Excerpt provided:
My question for Cuba is whether the current reforms might lead in a similar direction, increasing the already significant social differentiation within Cuban society, leaving many behind as others advance through individual enterprise.  Wouldn’t such mobility be a perverse violation of the common values and norms of socialism?

In many ways the picture of La Tinta, the poor neighborhood in “HabanaStation,” resembles the Black Baltimore ghetto of the 1950s and early ‘60s. There is a rich, vibrant community life where children are free to roam the streets, exploring and playing together. It is this world that Mayito discovers through his classmate Carlos, and finds so humanly appealing. Mayito’s own neighborhood in Miramar is a direct contrast. There we see social isolation amidst the greater material comfort. It is the stereotypical middle class life of the US suburbs. His life there is a privileged one with an overly protective mother and a father who is a well-known cultural figure who travels abroad. (The physical resemblance to Abel Prieto, former Minister of Culture, is probably more than coincidental.) They are loving parents who show their love in the only way they know how  –by spoiling him. It is by a chance encounter with Carlos in the slum La Tinta that Mayito is brought into the kind of communal human relations that his own life lacks. It is this depiction of the superiority of lower class life that makes “HabanaStation” a revolutionary film. It is a critique of bourgeois life.

Collected data entries:

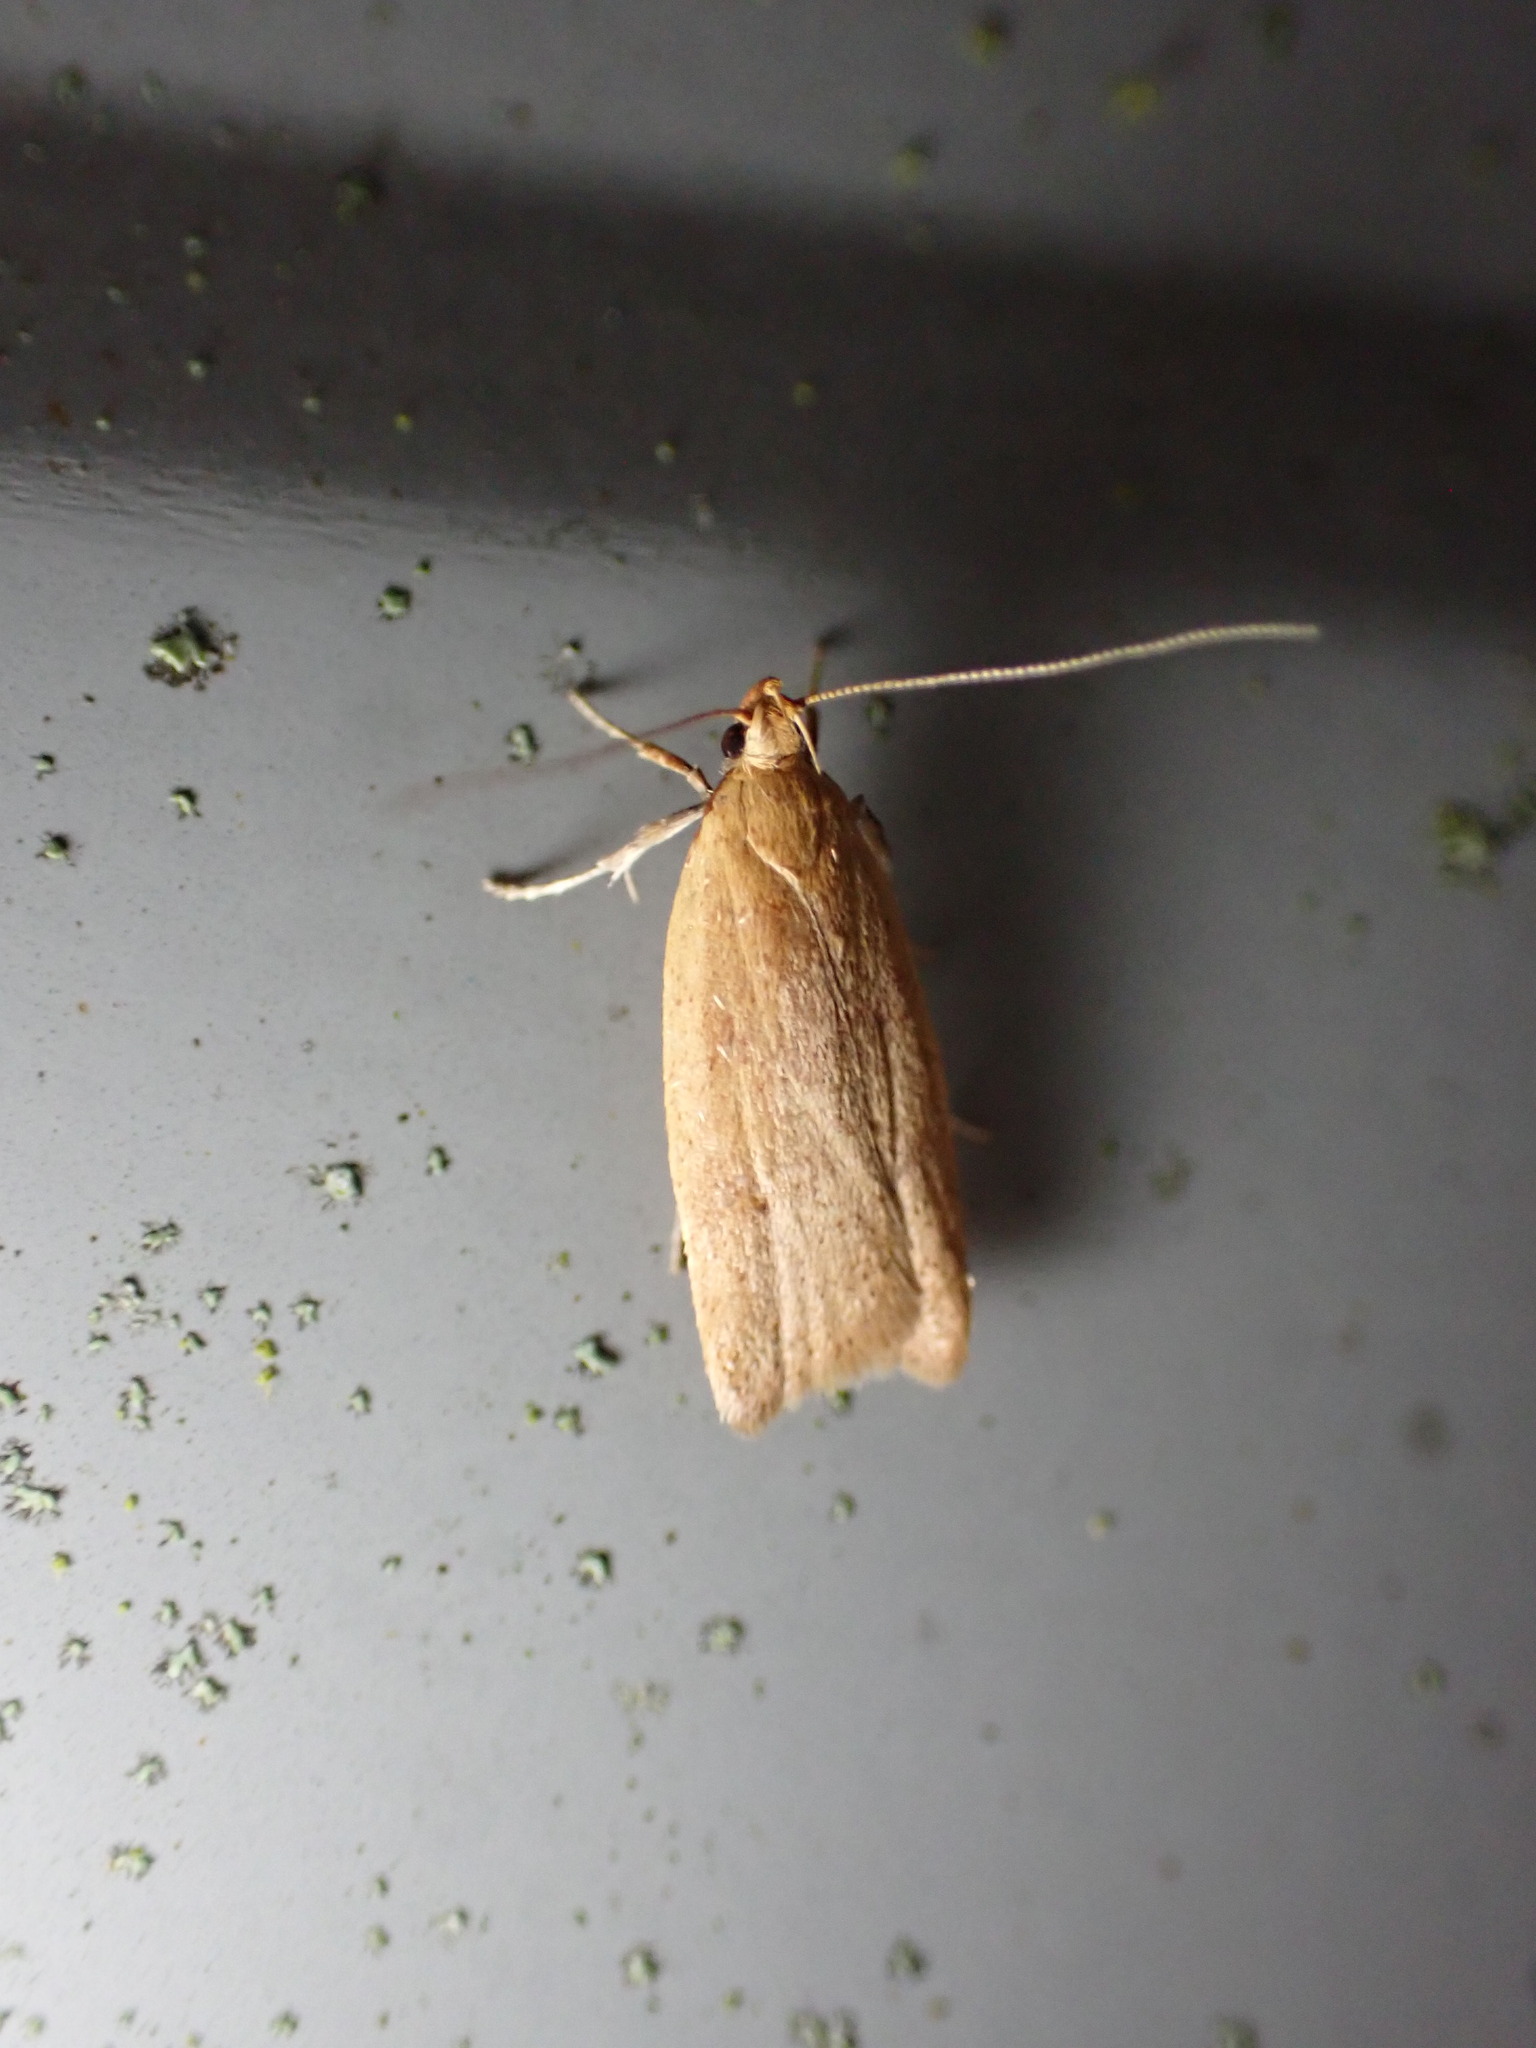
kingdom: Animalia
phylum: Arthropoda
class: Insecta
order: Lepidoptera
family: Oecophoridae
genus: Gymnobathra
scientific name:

Work required: In the excerpt about the film "HabanaStation," which neighborhood is Mayito's own? These items have nothing to do with the excerpt.

Exercise response: Miramar.